# Adams Archery



## Huntinggirl (Aug 3, 2006)

I know that they have been packed lately but is anyone going up to shoot this weekend?


----------



## nockedup (Jul 15, 2008)

Capitol Archery FTW


----------



## Huntinggirl (Aug 3, 2006)

Shoot at Capitol every once in a while (shot league on Tuesdays) but I have a bow in lay-a-way up at Adams, so I will be shooting there until I get it out....:lol:

Surprisingly enough they were not all that busy when I was up there today.
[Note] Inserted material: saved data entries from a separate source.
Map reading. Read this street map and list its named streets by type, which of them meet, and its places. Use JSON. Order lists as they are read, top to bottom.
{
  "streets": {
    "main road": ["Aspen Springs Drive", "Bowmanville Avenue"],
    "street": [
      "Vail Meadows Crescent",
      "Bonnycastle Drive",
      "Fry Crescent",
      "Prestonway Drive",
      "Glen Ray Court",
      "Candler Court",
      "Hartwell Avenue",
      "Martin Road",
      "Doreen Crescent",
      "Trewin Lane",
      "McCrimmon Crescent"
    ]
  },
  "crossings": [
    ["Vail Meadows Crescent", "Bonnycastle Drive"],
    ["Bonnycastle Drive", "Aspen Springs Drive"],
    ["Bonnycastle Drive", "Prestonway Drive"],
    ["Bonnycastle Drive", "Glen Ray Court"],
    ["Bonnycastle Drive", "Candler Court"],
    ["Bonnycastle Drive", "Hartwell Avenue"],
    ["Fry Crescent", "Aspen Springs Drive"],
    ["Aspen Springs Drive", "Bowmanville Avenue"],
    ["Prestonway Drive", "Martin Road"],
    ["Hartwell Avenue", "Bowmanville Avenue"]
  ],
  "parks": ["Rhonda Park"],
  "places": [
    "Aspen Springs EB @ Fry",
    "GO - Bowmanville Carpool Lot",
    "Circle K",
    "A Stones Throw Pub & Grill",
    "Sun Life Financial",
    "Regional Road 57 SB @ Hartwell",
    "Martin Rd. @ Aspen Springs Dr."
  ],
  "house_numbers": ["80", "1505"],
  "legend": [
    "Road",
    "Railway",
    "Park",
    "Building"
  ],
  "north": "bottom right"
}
I am guessing that will change tomorrow.


----------



## hedaman (Jan 21, 2007)

I'll be there Sunday at noon :chillin:


----------



## Huntinggirl (Aug 3, 2006)

Hey me too !!!


----------



## jjc155 (Oct 16, 2005)

Shot indoor paper there (Adams) yesterday and was planning on some 3d on sunday, but with all the rain I think I will pass (gets kinda mucky and buggy on the course when it rains alot). 

J-


----------



## nockedup (Jul 15, 2008)

ftw= for the win


----------



## Huntinggirl (Aug 3, 2006)

jjc155 said:


> Shot indoor paper there (Adams) yesterday and was planning on some 3d on sunday, but with all the rain I think I will pass (gets kinda mucky and buggy on the course when it rains alot).
> 
> J-


I was up there on Saturday...in-doors trying to help a 10 year old learn to shoot her bow.
Shot in-doors on Sunday as well.


----------



## Huntinggirl (Aug 3, 2006)

nockedup said:


> ftw= for the win


 
Gotcha


----------